DATA FOR PROCESSING:

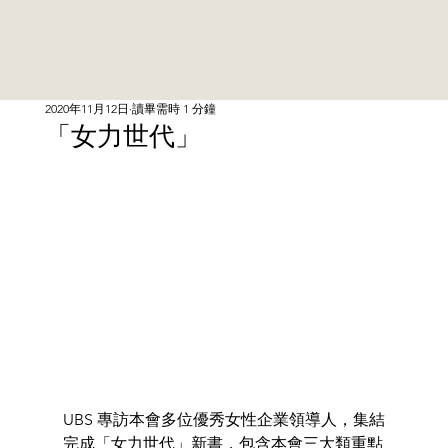
2020年11月12日
讀畢需時 1 分鐘
「女力世代」
UBS 專訪本會多位優秀女性企業領導人，集結
完成「女力世代」新書，包含本會三大類重點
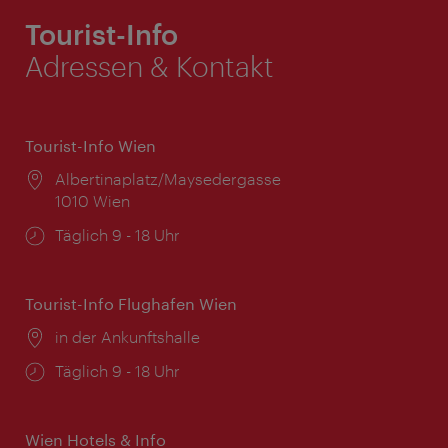
Tourist-Info
Adressen & Kontakt
Tourist-Info Wien
Ort:
Albertinaplatz/Maysedergasse
1010 Wien
Öffnungszeiten:
Täglich 9 - 18 Uhr
Tourist-Info Flughafen Wien
Ort:
in der Ankunftshalle
Öffnungszeiten:
Täglich 9 - 18 Uhr
Wien Hotels & Info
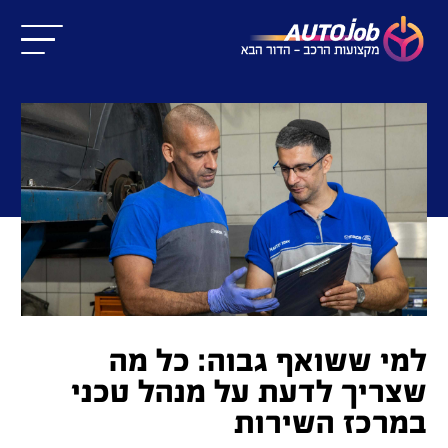
למי ששואף גבוה: כל מה
שצריך לדעת על מנהל טכני
במרכז השירות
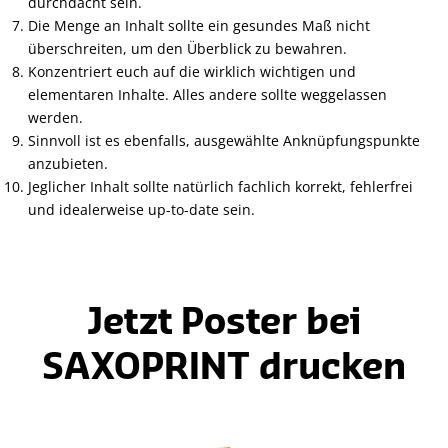
durchdacht sein.
Die Menge an Inhalt sollte ein gesundes Maß nicht
überschreiten, um den Überblick zu bewahren.
Konzentriert euch auf die wirklich wichtigen und
elementaren Inhalte. Alles andere sollte weggelassen
werden.
Sinnvoll ist es ebenfalls, ausgewählte Anknüpfungspunkte
anzubieten.
Jeglicher Inhalt sollte natürlich fachlich korrekt, fehlerfrei
und idealerweise up-to-date sein.
Jetzt Poster bei
SAXOPRINT drucken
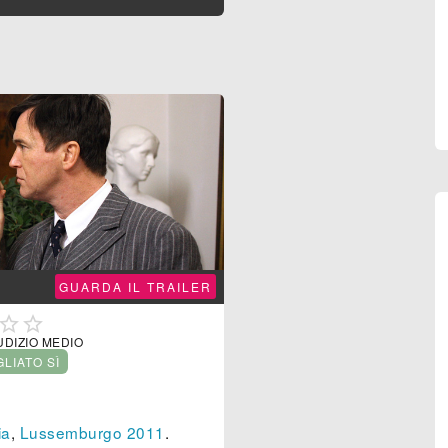
GUARDA IL TRAILER


UDIZIO MEDIO
GLIATO SÌ
ia
,
Lussemburgo
2011
.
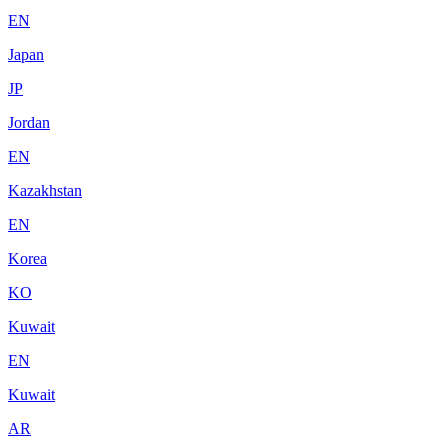
EN
Japan
JP
Jordan
EN
Kazakhstan
EN
Korea
KO
Kuwait
EN
Kuwait
AR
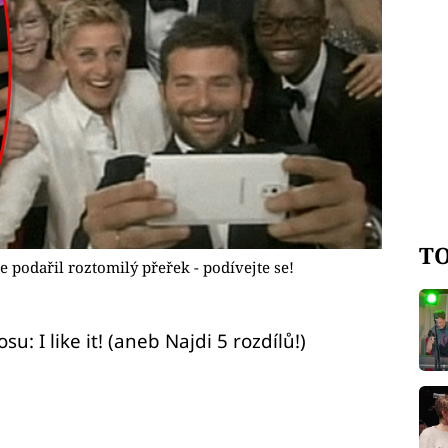
TO
 podařil roztomilý přeřek - podívejte se!
 I like it! (aneb Najdi 5 rozdílů!)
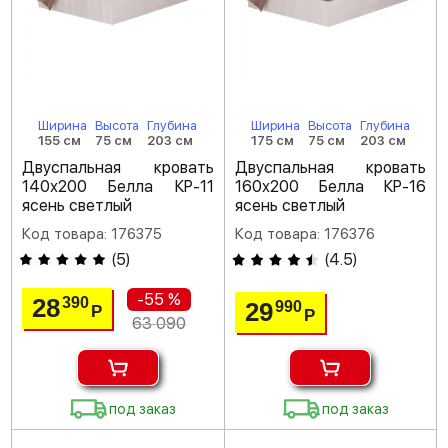
Ширина
Высота
Глубина
Ширина
Высота
Глубина
155 см
75 см
203 см
175 см
75 см
203 см
Двуспальная кровать
Двуспальная кровать
140х200 Белла КР-11
160х200 Белла КР-16
ясень светлый
ясень светлый
Код товара: 176375
Код товара: 176376
(
5
)
(
4.5
)
-55 %
28
390
29
990
Р
Р
63 090
под заказ
под заказ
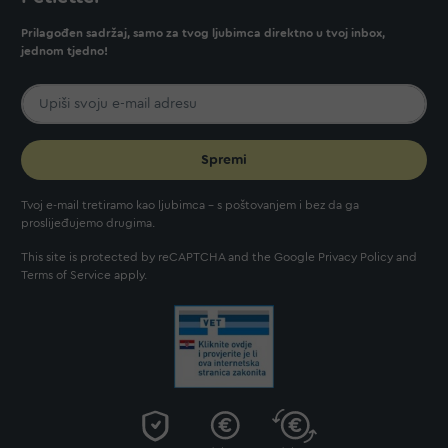
Prilagođen sadržaj, samo za tvog ljubimca direktno u tvoj inbox,
jednom tjedno!
Spremi
Tvoj e-mail tretiramo kao ljubimca - s poštovanjem i bez da ga
proslijeđujemo drugima.
This site is protected by reCAPTCHA and the Google
Privacy Policy
and
Terms of Service
apply.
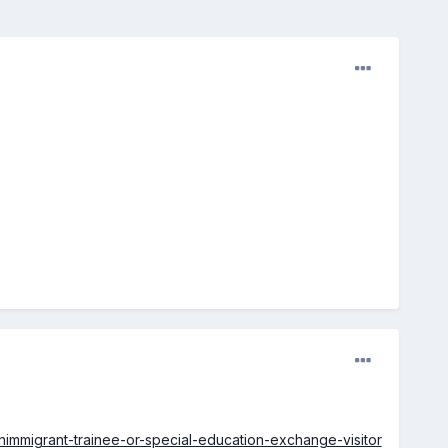
nimmigrant-trainee-or-special-education-exchange-visitor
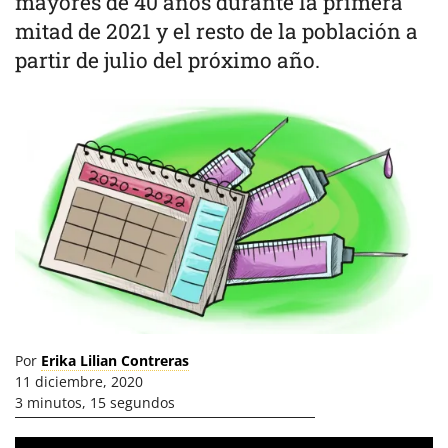
mayores de 40 años durante la primera
mitad de 2021 y el resto de la población a
partir de julio del próximo año.
Por
Erika Lilian Contreras
11 diciembre, 2020
3 minutos, 15 segundos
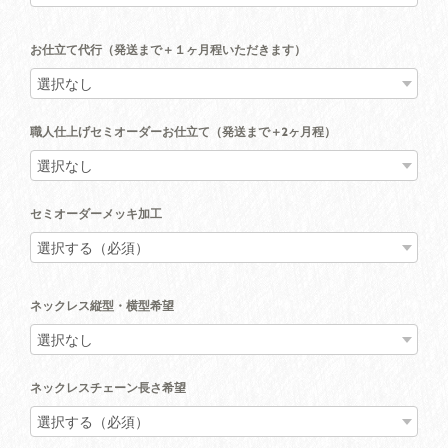
お仕立て代行（発送まで＋１ヶ月程いただきます）
職人仕上げセミオーダーお仕立て（発送まで＋2ヶ月程）
セミオーダーメッキ加工
ネックレス縦型・横型希望
ネックレスチェーン長さ希望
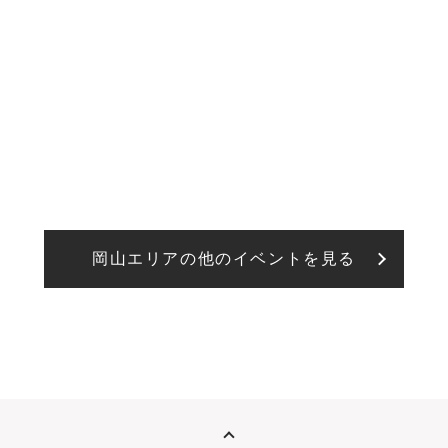
岡山エリアの他のイベントを見る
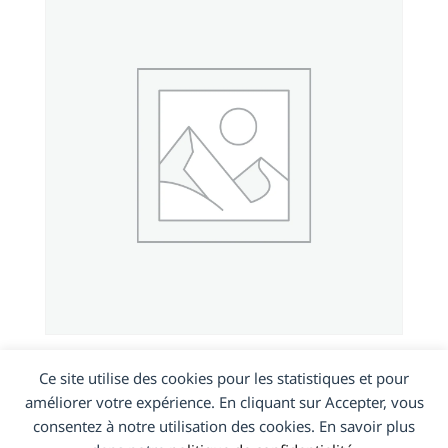
XZ Premium (G8142)
Ce site utilise des cookies pour les statistiques et pour
améliorer votre expérience. En cliquant sur Accepter, vous
consentez à notre utilisation des cookies. En savoir plus
En savoir plus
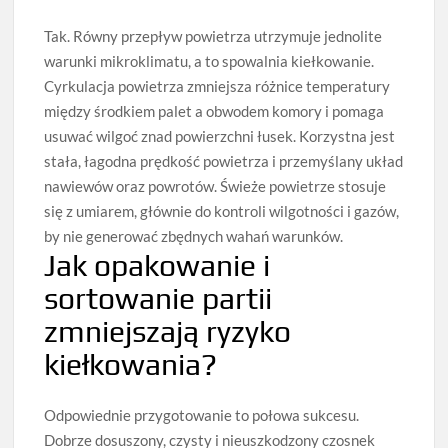
Tak. Równy przepływ powietrza utrzymuje jednolite
warunki mikroklimatu, a to spowalnia kiełkowanie.
Cyrkulacja powietrza zmniejsza różnice temperatury
między środkiem palet a obwodem komory i pomaga
usuwać wilgoć znad powierzchni łusek. Korzystna jest
stała, łagodna prędkość powietrza i przemyślany układ
nawiewów oraz powrotów. Świeże powietrze stosuje
się z umiarem, głównie do kontroli wilgotności i gazów,
by nie generować zbędnych wahań warunków.
Jak opakowanie i
sortowanie partii
zmniejszają ryzyko
kiełkowania?
Odpowiednie przygotowanie to połowa sukcesu.
Dobrze dosuszony, czysty i nieuszkodzony czosnek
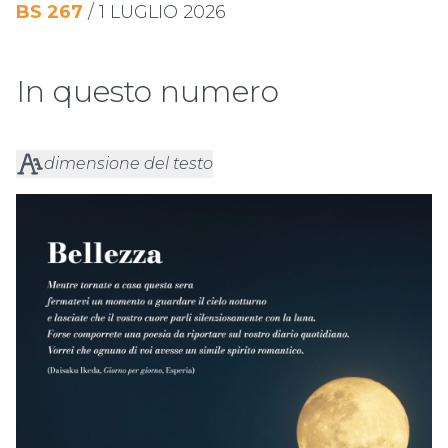
BS
267
/
1 LUGLIO 2026
In questo numero
dimensione del testo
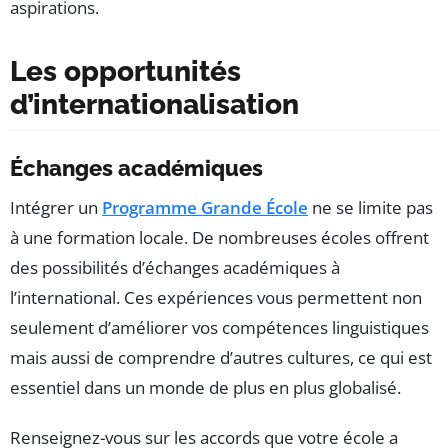
aspirations.
Les opportunités
d’internationalisation
Échanges académiques
Intégrer un
Programme Grande École
ne se limite pas
à une formation locale. De nombreuses écoles offrent
des possibilités d’échanges académiques à
l’international. Ces expériences vous permettent non
seulement d’améliorer vos compétences linguistiques
mais aussi de comprendre d’autres cultures, ce qui est
essentiel dans un monde de plus en plus globalisé.
Renseignez-vous sur les accords que votre école a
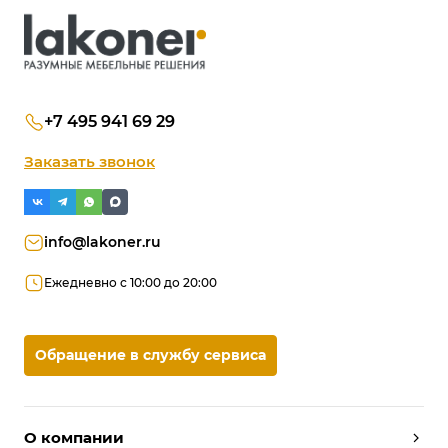
+7 495 941 69 29
Заказать звонок
info@lakoner.ru
Ежедневно с 10:00 до 20:00
Обращение в службу сервиса
О компании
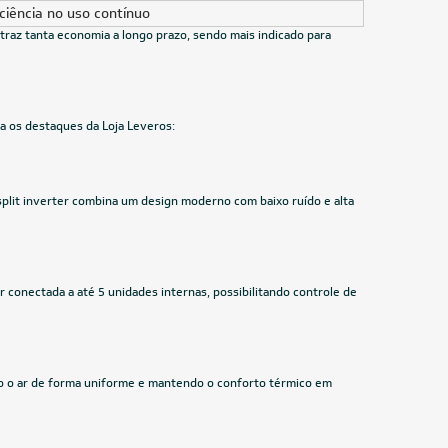
220V
R$ 3.960,55
à vista
ou
8x
de
R$ 521,13
PAI100
CUPOM: PAI100
Us
24.000 BTUs
Agratto
Ar-Condicionado Split HW Inverter Springer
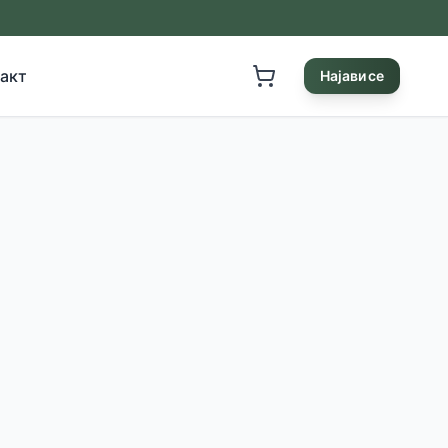
акт
Најави се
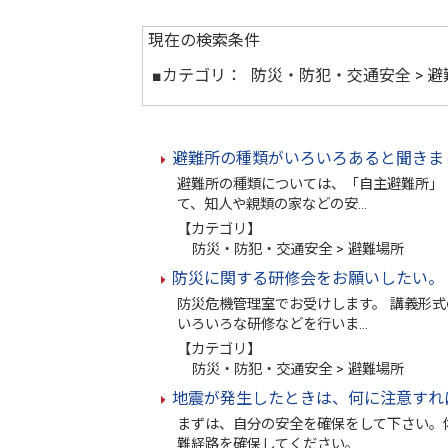
現在の検索条件
■カテゴリ：
防災・防犯・交通安全 > 
避難所の種類がいろいろあると聞きま
避難所の種類については、「自主避難所」
て、知人や親類の家などの安…
【カテゴリ】
防災・防犯・交通安全 > 避難場所
防災に関する研修会をお願いしたい。
防災危機管理室でお受けします。 講義形
いろいろな研修などを行いま…
【カテゴリ】
防災・防犯・交通安全 > 避難場所
地震が発生したときは、何に注意すれ
まずは、自分の安全を確保をして下さい。
難経路を確保してください。 …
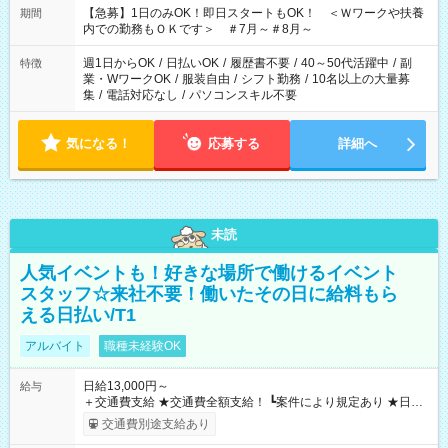
【急募】1日のみOK！即日スタートもOK！ ＜Ｗワークや扶養
期間
内での勤務もＯＫです＞ ＃7月～＃8月～
週1日からOK
/
日払いOK
/
履歴書不要
/
40～50代活躍中
/
副
特徴
業・WワークOK
/
服装自由
/
シフト勤務
/
10名以上の大量募
集
/
電話対応なし
/
パソコンスキル不要
気になる！
応募する
詳細へ
未読
人気イベントも！好きな場所で働けるイベント
スタッフ☆来社不要！働いたその日に給料もら
える日払い/T1
アルバイト
職種未経験OK
日給13,000円～
給与
＋交通費支給 ★交通費全額支給！ ┗案件により規定あり ★日払
いOK！（規定あり） ┗働いたその日に現金GET♪ お仕事後はコ
交通費別途支給あり
ンビニATMから 日払い分を引き落とせます！ 【試用期間】試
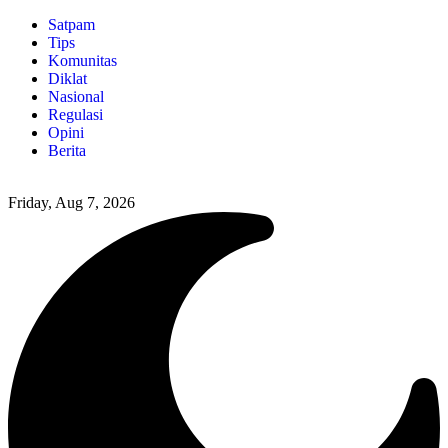
Satpam
Tips
Komunitas
Diklat
Nasional
Regulasi
Opini
Berita
Friday, Aug 7, 2026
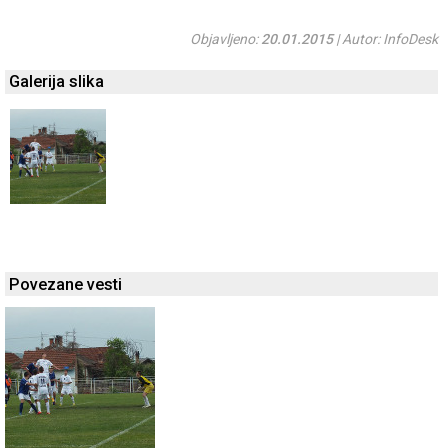
Objavljeno:
20.01.2015
| Autor: InfoDesk
Galerija slika
Povezane vesti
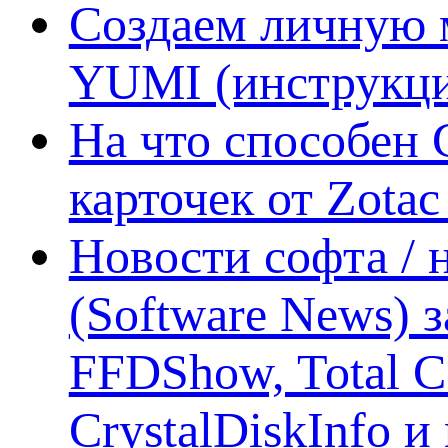
Создаем личную 
YUMI (инструкци
На что способен 
карточек от Zotac
Новости софта /
(Software News) з
FFDShow, Total 
CrystalDiskInfo и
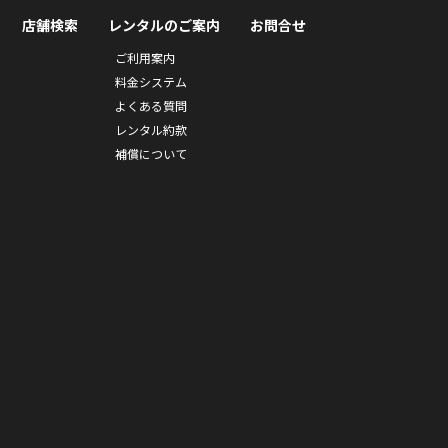
店舗検索
レンタルのご案内
お問合せ
ご利用案内
料金システム
よくある質問
レンタル約款
補償について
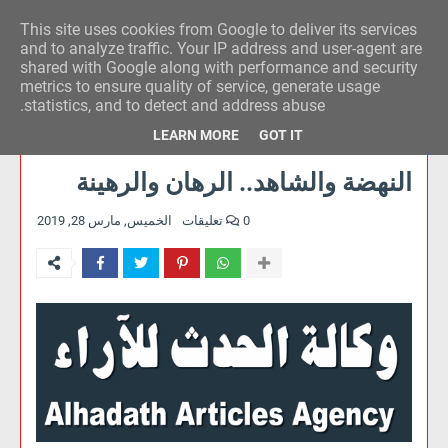
This site uses cookies from Google to deliver its services
وكالة الحدث للآراء
and to analyze traffic. Your IP address and user-agent are
shared with Google along with performance and security
metrics to ensure quality of service, generate usage
statistics, and to detect and address abuse.
LEARN MORE
GOT IT
النهضة والشاهد.. الرهان والرهينة
0 تعليقات
الخميس, مارس 28, 2019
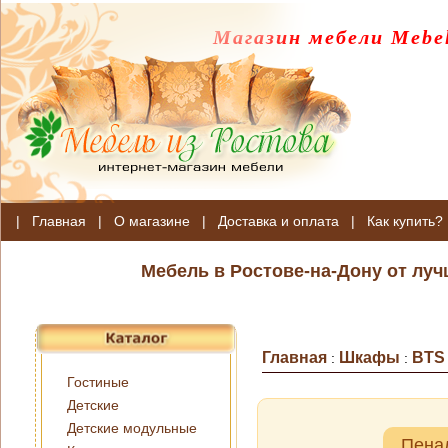
Магазин мебели Mebel
|
Главная
|
О магазине
|
Доставка и оплата
|
Как купить?
Мебель в Ростове-на-Дону от лу
Главная
Шкафы
BTS
:
:
Гостиные
Детские
Детские модульные
Пена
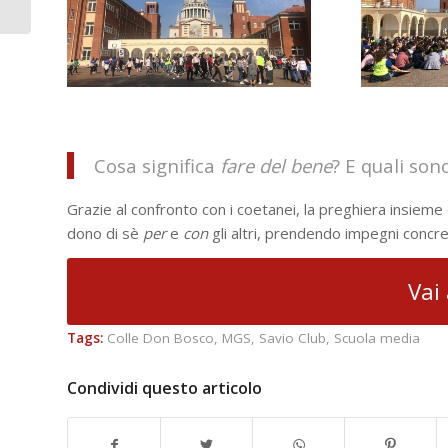
10...
Cosa significa
fare del bene
? E quali son
Grazie al confronto con i coetanei, la preghiera insieme 
dono di sè
per
e
con
gli altri, prendendo impegni concret
Vai 
Tags:
Colle Don Bosco
,
MGS
,
Savio Club
,
Scuola media
Condividi questo articolo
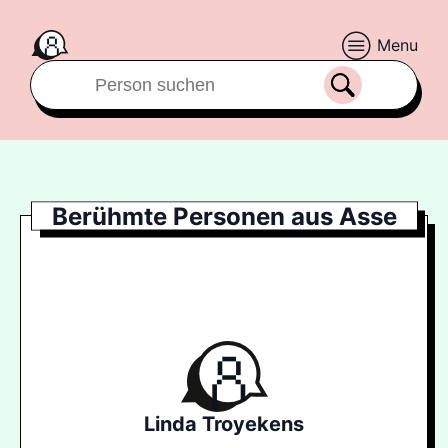
Menu
Berühmte Personen aus Asse
Linda Troyekens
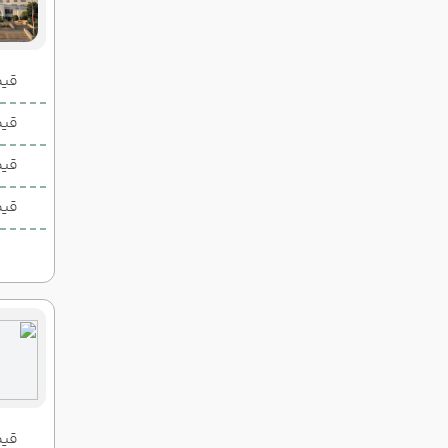
قیمت 2 تخ
قیمت 1 تخ
قیم
قیم
قیمت 2 تخ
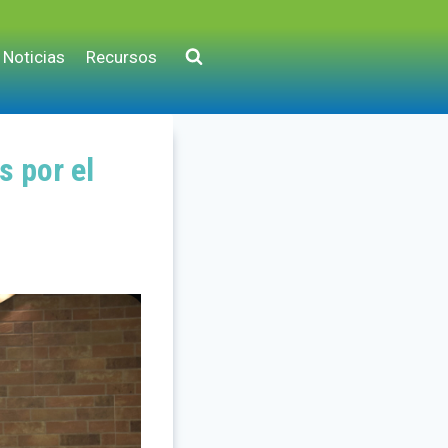
Noticias
Recursos
s por el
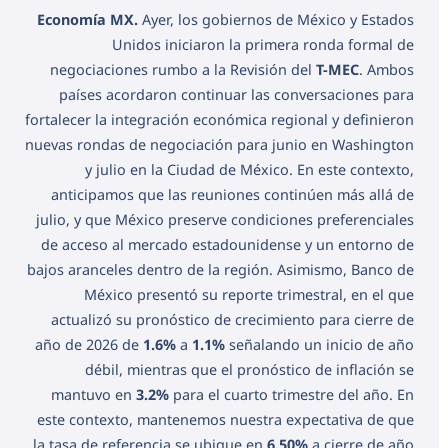
Economía MX.
Ayer, los gobiernos de México y Estados
Unidos iniciaron la primera ronda formal de
negociaciones rumbo a la Revisión del
T-MEC
. Ambos
países acordaron continuar las conversaciones para
fortalecer la integración económica regional y definieron
nuevas rondas de negociación para junio en Washington
y julio en la Ciudad de México. En este contexto,
anticipamos que las reuniones continúen más allá de
julio, y que México preserve condiciones preferenciales
de acceso al mercado estadounidense y un entorno de
bajos aranceles dentro de la región. Asimismo, Banco de
México presentó su reporte trimestral, en el que
actualizó su pronóstico de crecimiento para cierre de
año de 2026 de
1.6%
a
1.1%
señalando un inicio de año
débil, mientras que el pronóstico de inflación se
mantuvo en
3.2%
para el cuarto trimestre del año. En
este contexto, mantenemos nuestra expectativa de que
la tasa de referencia se ubique en
6.50%
a cierre de año.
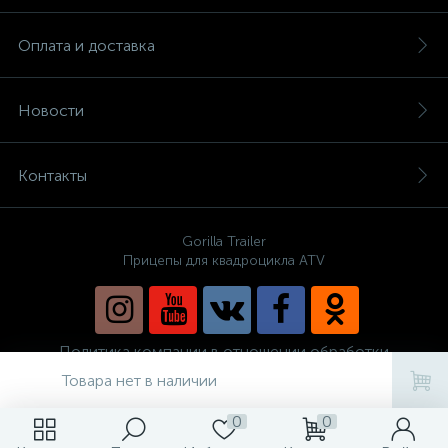
Оплата и доставка
Новости
Контакты
Gorilla Trailer
Прицепы для квадроцикла ATV
Политика компании в отношении обработки
персональных данных
Товара нет в наличии
0
0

YOUR OBJECTIVE:
Quote the data above exactly from the line with "CrystalDiskInfo и" to the line with "este contexto, mantenemos", both ends counted, and nothing else. Pictures don't go in.

ANSWER BOX:
CrystalDiskInfo и
店舗検索
レンタルのご案内
お問合せ
ご利用案内
料金システム
よくある質問
レンタル約款
補償について
This site uses cookies from Google to deliver its services
وكالة الحدث للآراء
and to analyze traffic. Your IP address and user-agent are
shared with Google along with performance and security
metrics to ensure quality of service, generate usage
statistics, and to detect and address abuse.
LEARN MORE
GOT IT
النهضة والشاهد.. الرهان والرهينة
0 تعليقات
الخميس, مارس 28, 2019
Магазин мебели Mebel
|
Главная
|
О магазине
|
Доставка и оплата
|
Как купить?
Мебель в Ростове-на-Дону от лу
Главная
Шкафы
BTS
:
:
Гостиные
Детские
Детские модульные
Пена
10...
Cosa significa
fare del bene
? E quali son
Grazie al confronto con i coetanei, la preghiera insieme 
dono di sè
per
e
con
gli altri, prendendo impegni concret
Vai 
Tags:
Colle Don Bosco
,
MGS
,
Savio Club
,
Scuola media
Condividi questo articolo
Menu
Berühmte Personen aus Asse
Linda Troyekens
قیمت 2 تخ
قیمت 1 تخ
قیم
قیم
قیمت 2 تخ
Noticias
Recursos
s por el
Economía MX.
Ayer, los gobiernos de México y Estados
Unidos iniciaron la primera ronda formal de
negociaciones rumbo a la Revisión del
T-MEC
. Ambos
países acordaron continuar las conversaciones para
fortalecer la integración económica regional y definieron
nuevas rondas de negociación para junio en Washington
y julio en la Ciudad de México. En este contexto,
anticipamos que las reuniones continúen más allá de
julio, y que México preserve condiciones preferenciales
de acceso al mercado estadounidense y un entorno de
bajos aranceles dentro de la región. Asimismo, Banco de
México presentó su reporte trimestral, en el que
actualizó su pronóstico de crecimiento para cierre de
año de 2026 de
1.6%
a
1.1%
señalando un inicio de año
débil, mientras que el pronóstico de inflación se
mantuvo en
3.2%
para el cuarto trimestre del año. En
este contexto, mantenemos nuestra expectativa de que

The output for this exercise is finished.